Bitcoin Mining Difficulty Attaining New Heights, so does for Miners

Bitcoin Mining

The broader crypto market has been facing turbulence since the start of this year itself. The year 2021 turned out to be the best phase for the crypto industry by now which experienced enormous success within the similar timeframe. Given various incidents took place this year, led the crypto market facing tough phases overall. The recent crypto winter made almost every other crypto asset struggling including top cryptocurrencies bitcoin (BTC), Ethereum (ETH), Solana (SOL), Cardano (ADA), and many others.

The top cryptocurrency has another growing issue that could curb the possibility of growth in the upcoming near future.

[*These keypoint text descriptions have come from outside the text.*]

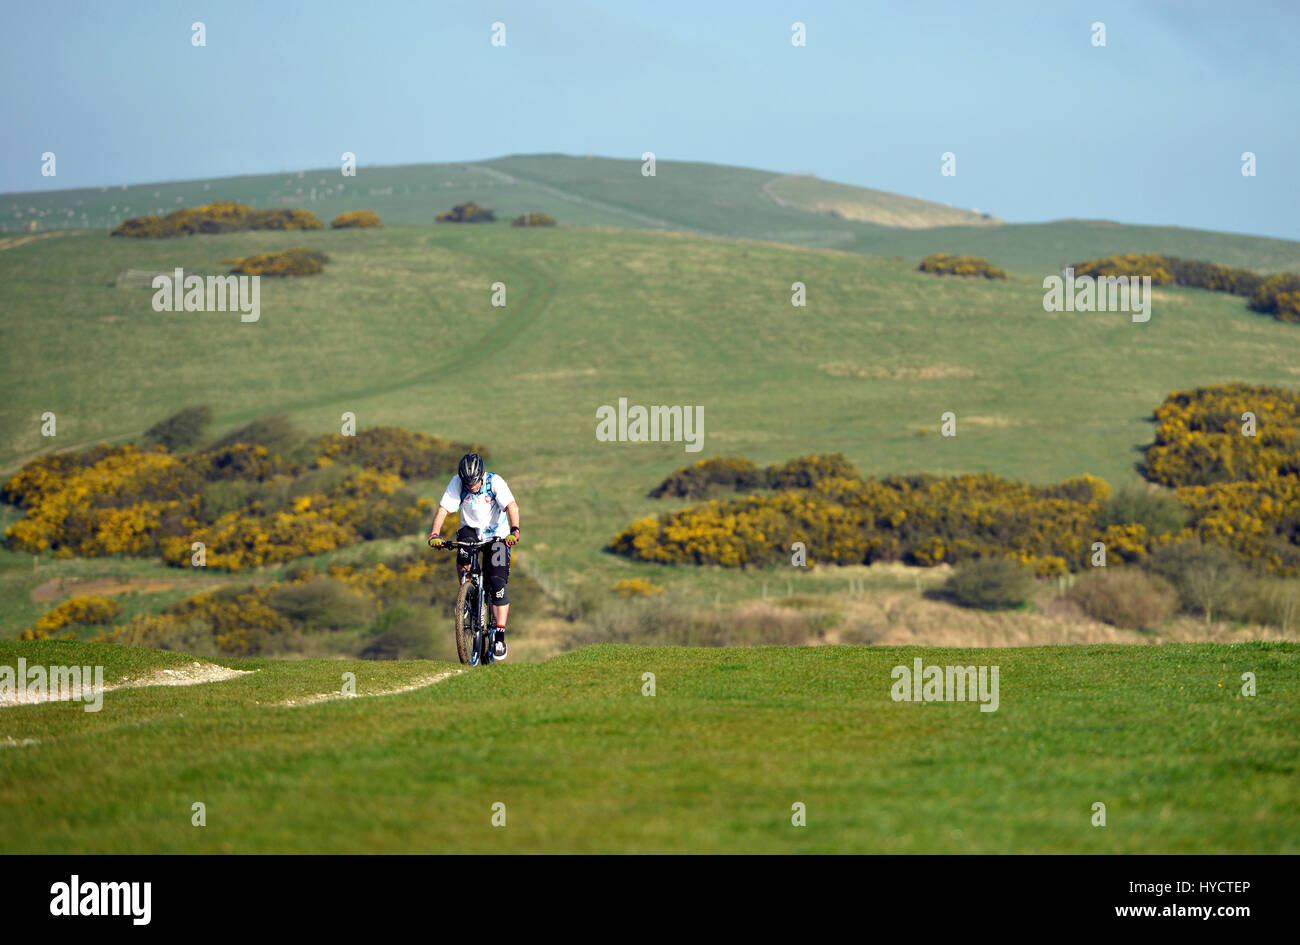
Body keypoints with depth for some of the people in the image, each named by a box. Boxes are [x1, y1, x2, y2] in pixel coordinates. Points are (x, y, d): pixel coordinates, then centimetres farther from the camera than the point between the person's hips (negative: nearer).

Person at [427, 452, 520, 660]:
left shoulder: (494, 482, -21)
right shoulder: (457, 483, -15)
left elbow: (512, 506, -32)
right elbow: (443, 509, -20)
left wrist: (514, 531, -50)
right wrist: (435, 534, -37)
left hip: (496, 535, -2)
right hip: (471, 530, 2)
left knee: (497, 584, -15)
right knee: (464, 551, -35)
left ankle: (499, 636, -11)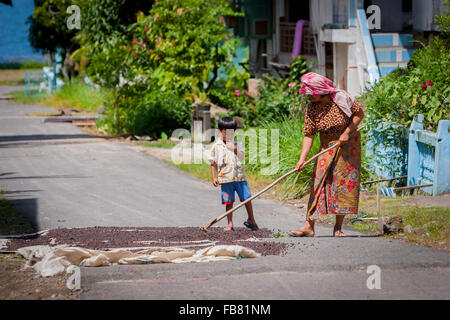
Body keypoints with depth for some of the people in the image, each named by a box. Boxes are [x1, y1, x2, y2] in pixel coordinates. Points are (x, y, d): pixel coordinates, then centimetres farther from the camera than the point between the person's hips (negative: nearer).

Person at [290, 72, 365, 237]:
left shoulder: (341, 98, -14)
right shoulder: (312, 109, -8)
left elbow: (359, 113, -5)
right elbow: (308, 135, -10)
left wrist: (347, 132, -17)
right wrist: (302, 159, -20)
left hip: (348, 144, -2)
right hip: (328, 147, 2)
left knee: (345, 183, -2)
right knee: (318, 181, -8)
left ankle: (338, 227, 4)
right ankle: (309, 226, -11)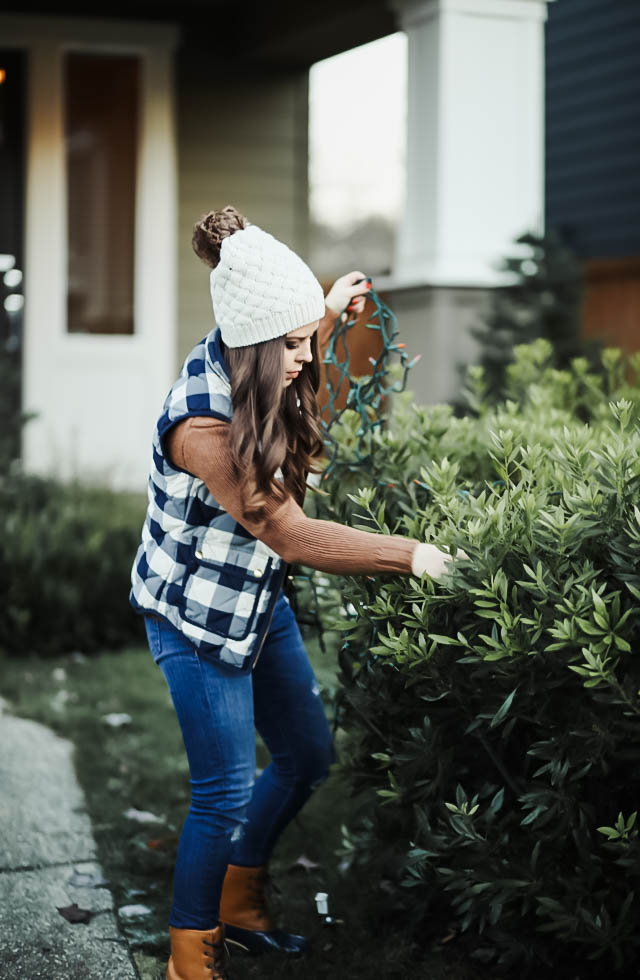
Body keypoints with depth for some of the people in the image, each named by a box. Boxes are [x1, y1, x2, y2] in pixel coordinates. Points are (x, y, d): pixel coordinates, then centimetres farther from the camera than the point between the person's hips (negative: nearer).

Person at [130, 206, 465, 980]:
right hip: (198, 617, -9)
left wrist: (328, 313, 13)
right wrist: (410, 556, -24)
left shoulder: (244, 362, -7)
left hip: (260, 602, 9)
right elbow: (292, 535, -28)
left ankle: (238, 903, 35)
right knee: (226, 795, -3)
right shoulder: (200, 423, -32)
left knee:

This would happen due to bitcoin mining difficulty which has been on consistent rise for a long time now. Recently the bitcoin mining difficulty has reached an all time high which is 35.61 trillion. This means that mining of one bitcoin (BTC) would need a staggering 35.61 trillion hashes. 

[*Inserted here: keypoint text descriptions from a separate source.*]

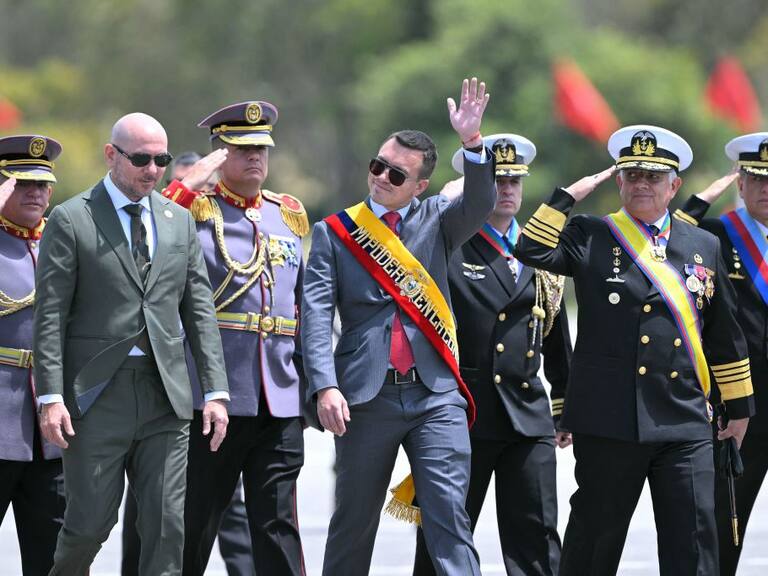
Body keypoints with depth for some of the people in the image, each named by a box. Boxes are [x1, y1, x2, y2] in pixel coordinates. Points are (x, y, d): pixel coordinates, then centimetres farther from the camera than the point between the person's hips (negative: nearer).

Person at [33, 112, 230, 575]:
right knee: (90, 523, -1)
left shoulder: (180, 221, 13)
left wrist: (216, 390, 4)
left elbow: (200, 311, 12)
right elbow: (50, 316, -5)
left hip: (166, 396, 4)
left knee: (166, 527, 0)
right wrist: (51, 396, -12)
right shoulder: (71, 220, -1)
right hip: (97, 394, -4)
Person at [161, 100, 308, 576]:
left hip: (281, 405, 4)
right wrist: (191, 184, -17)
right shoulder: (195, 209, 1)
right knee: (194, 523, 3)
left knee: (278, 527, 3)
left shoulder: (289, 216, 16)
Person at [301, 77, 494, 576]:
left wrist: (472, 142, -27)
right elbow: (317, 313, -3)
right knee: (354, 521, 8)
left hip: (436, 392, 0)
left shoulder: (436, 220, 10)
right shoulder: (334, 233, 6)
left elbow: (480, 205, -11)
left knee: (449, 515, -8)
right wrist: (326, 386, -15)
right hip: (365, 395, 0)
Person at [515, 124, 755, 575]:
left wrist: (740, 406, 19)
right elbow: (533, 251, -14)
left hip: (686, 421, 2)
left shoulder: (704, 247, 12)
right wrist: (569, 196, -7)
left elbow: (725, 335, 17)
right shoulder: (590, 238, 4)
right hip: (610, 420, -2)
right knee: (596, 537, 6)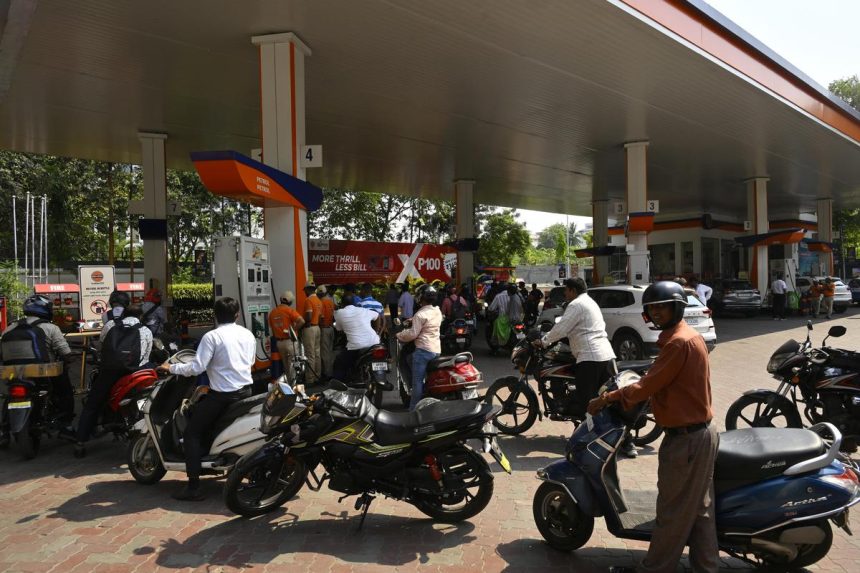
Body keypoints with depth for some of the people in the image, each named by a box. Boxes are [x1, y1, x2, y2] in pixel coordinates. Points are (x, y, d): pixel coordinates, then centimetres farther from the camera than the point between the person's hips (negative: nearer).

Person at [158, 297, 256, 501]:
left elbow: (196, 368, -17)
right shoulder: (248, 334, 7)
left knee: (191, 434, 4)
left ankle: (193, 487, -3)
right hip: (246, 391, 7)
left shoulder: (212, 336, -12)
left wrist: (171, 368, -3)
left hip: (223, 395, -7)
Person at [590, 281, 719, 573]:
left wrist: (607, 399, -12)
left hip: (685, 438, -10)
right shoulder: (690, 336, 12)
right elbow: (661, 383, 17)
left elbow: (648, 385, -21)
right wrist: (624, 396, 13)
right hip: (700, 432, 10)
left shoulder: (679, 342, -21)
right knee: (700, 508, 17)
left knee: (672, 510, 3)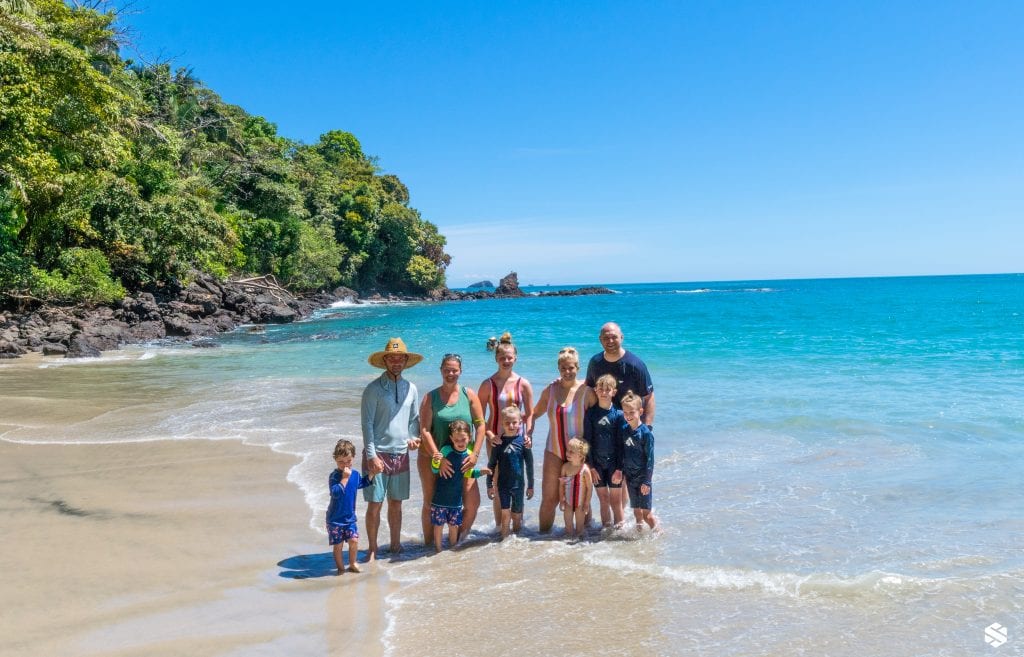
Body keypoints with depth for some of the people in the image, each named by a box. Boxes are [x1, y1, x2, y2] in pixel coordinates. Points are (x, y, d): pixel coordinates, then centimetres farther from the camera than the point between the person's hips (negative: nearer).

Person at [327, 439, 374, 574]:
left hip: (350, 517, 5)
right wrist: (345, 478, -32)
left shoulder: (355, 474, 2)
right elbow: (335, 493, -32)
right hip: (335, 518, -5)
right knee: (338, 544, 4)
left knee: (354, 540, -2)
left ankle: (352, 564, 20)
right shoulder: (334, 476, -17)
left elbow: (362, 484, 24)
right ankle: (341, 568, 21)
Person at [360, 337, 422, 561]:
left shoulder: (410, 388, 8)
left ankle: (396, 545, 26)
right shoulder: (374, 389, -8)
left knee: (396, 503, 13)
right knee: (374, 504, 0)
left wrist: (413, 437, -2)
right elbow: (367, 424, -10)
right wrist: (372, 455, -15)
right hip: (378, 454, -4)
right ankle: (373, 550, 13)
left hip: (401, 454, 5)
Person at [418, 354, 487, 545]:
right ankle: (428, 544, 23)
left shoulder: (469, 395, 2)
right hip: (432, 457, -1)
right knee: (430, 504, 7)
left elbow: (480, 425, 0)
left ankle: (459, 541, 17)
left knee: (472, 504, -6)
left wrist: (474, 454, -11)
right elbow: (424, 430, -9)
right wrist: (438, 457, -19)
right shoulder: (430, 398, -2)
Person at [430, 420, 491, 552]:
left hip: (456, 498, 3)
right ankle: (438, 551, 23)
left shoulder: (468, 454, -4)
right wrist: (435, 461, -34)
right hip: (440, 497, -3)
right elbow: (435, 470, -13)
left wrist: (480, 472, 0)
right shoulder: (446, 450, -17)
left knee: (454, 525, 14)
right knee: (438, 525, 5)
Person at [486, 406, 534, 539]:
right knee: (505, 513, -3)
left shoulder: (523, 441, -6)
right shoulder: (498, 442, -5)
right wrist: (489, 485, 2)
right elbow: (492, 464, 3)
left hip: (518, 483, 0)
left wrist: (530, 486, 3)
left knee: (517, 514, 12)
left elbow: (529, 464, 0)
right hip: (503, 484, 0)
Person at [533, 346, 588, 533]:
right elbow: (535, 413, 15)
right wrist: (528, 433, -1)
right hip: (554, 452, 2)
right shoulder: (550, 390, 3)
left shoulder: (586, 391, -8)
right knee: (549, 498, 1)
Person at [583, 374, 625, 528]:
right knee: (603, 500, 9)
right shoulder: (590, 413, -1)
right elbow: (587, 440, -1)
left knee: (616, 501, 4)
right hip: (597, 464, 1)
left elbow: (621, 443, -5)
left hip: (614, 463, -1)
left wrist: (619, 468, -8)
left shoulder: (618, 414, -5)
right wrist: (591, 466, -5)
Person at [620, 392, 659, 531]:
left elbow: (650, 458, -14)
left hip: (643, 478, -5)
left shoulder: (645, 433, -15)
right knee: (636, 511, 15)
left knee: (646, 512, -1)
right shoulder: (625, 431, 2)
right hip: (630, 477, 5)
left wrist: (647, 481, -15)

Recent difficulty showed up after an increase of 13.55% which is also the highest raise since May. The difficulty gets measured after completion of every 2016 block over the Bitcoin blockchain—which approximately takes two weeks to get complete. 

The Bitcoin algorithm manages to maintain the difficulty so that a block takes at least ten minutes to complete. This notion of reaching the ideal spot of ten minutes is responsible for either making the mining difficulty relatively higher or lower. 

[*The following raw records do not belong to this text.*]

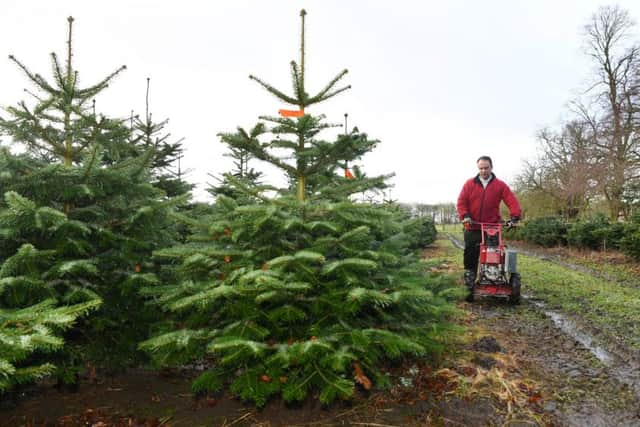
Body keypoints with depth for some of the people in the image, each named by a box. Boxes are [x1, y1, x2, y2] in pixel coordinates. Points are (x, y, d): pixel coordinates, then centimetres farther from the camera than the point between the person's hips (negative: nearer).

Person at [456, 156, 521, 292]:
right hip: (472, 227, 1)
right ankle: (469, 279, 16)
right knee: (470, 254, 5)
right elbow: (461, 201, 1)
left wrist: (515, 216, -19)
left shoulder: (500, 185, 3)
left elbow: (512, 201, -4)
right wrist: (465, 215, -14)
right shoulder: (469, 183, 4)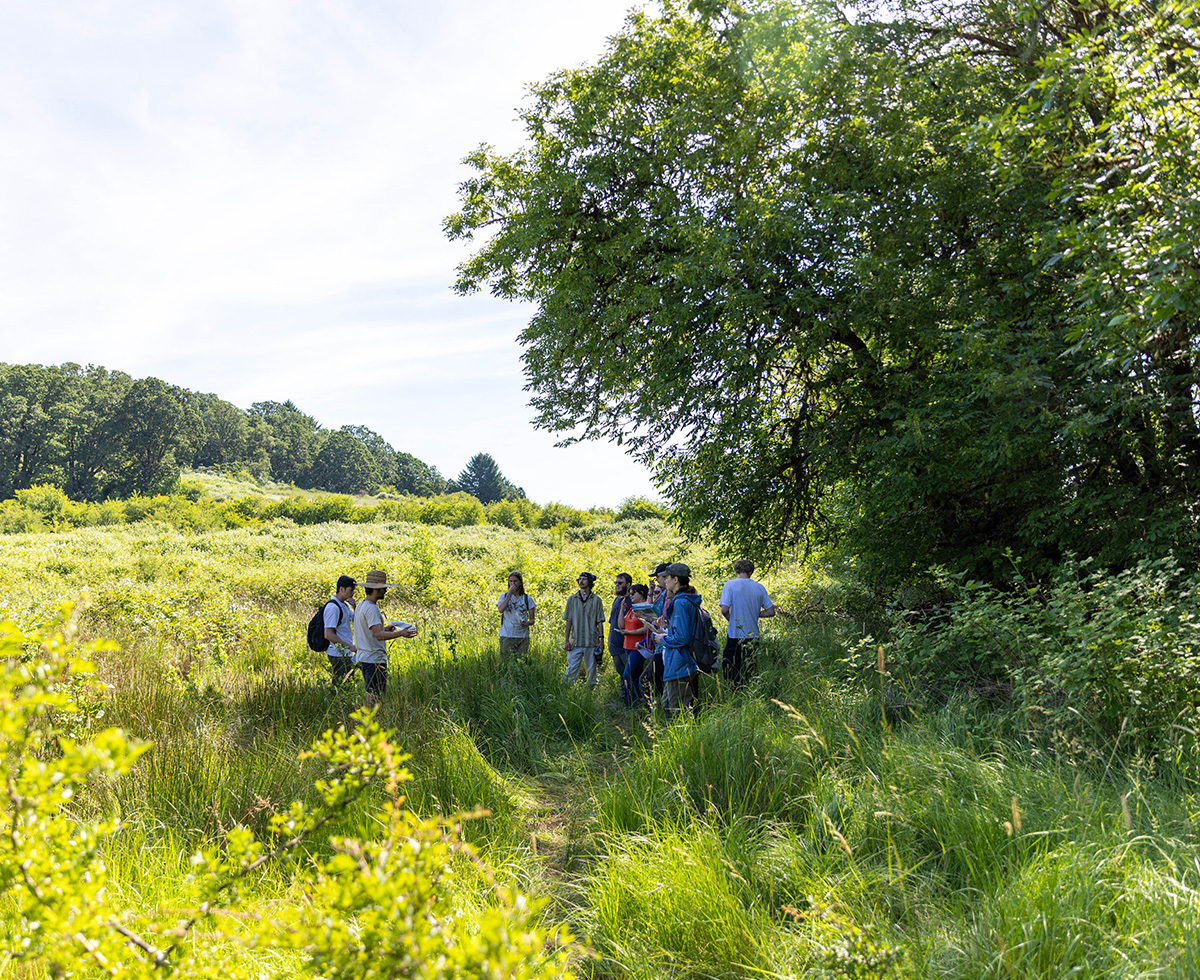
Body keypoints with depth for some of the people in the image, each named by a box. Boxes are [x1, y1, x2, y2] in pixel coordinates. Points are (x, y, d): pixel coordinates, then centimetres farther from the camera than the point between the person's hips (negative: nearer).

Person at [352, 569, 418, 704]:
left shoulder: (360, 605, 14)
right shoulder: (371, 608, -18)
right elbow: (379, 635, -29)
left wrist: (384, 628, 24)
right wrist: (400, 633, -40)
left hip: (362, 658, 10)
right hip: (374, 660, -10)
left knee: (371, 695, 16)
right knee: (375, 698, -6)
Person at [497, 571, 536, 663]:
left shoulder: (527, 598, 7)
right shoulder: (504, 596, 7)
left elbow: (532, 620, 8)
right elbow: (501, 609, -15)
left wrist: (526, 623, -15)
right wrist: (509, 594, -12)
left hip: (522, 637, 0)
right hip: (506, 637, 0)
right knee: (505, 663, -3)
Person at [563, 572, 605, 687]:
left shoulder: (596, 600, 3)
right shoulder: (572, 599, 8)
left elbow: (600, 622, 2)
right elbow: (568, 621, 8)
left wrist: (601, 639, -5)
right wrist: (566, 640, 2)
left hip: (591, 642, -1)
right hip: (575, 641, 1)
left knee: (591, 670, 5)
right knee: (571, 669, -3)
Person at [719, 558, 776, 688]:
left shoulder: (730, 585, -7)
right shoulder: (760, 587, 4)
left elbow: (724, 609, -16)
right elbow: (770, 612, 6)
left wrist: (730, 619, 4)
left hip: (735, 635, -4)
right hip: (753, 636, 4)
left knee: (730, 672, 2)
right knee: (747, 671, 13)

Many factors make an impact on mining difficulty such as mass deployment of computational power which eventually decreases the time to mine a block, the number of miners mining bitcoin over the blockchain, etc.

Recent rise in mining difficulty is considered as a result of the Merge upgrade on Ethereum network. Since the network transitioned from proof-of-work to proof-of-stakes, it made a huge number of Ethereum (ETH) miners out of the network. These miners reportedly joined the bitcoin network and hence played a crucial role in increasing the bitcoin mining difficulty. 

In 2021, bitcoin mining difficulty reached a contemporary high of over 25 trillion in May but soon the graph took a steep drop and by June the difficulty went down to less than 14 trillion. The significant drop in difficulty took place after the sanctions of China over the crypto and its operations. The crackdown also impacted the mining operation in the country which was the biggest mining hub in the world by the time. 

Every time bitcoin mining difficulty surges, it makes it harder for miners to mine the crypto asset given more requirement of computing power to process the same block. This came as another hard hit over the drop in bitcoin production given the recent crypto winter. 

Many prominent crypto mining companies turned incapable to continue their operations given the liquidity crunch. Two of the many examples were Argo Blockchain and Compute North. The former had to sell its assets worth over 15 million and generated about 27 million in recent funding while the latter had filed for bankruptcy itself.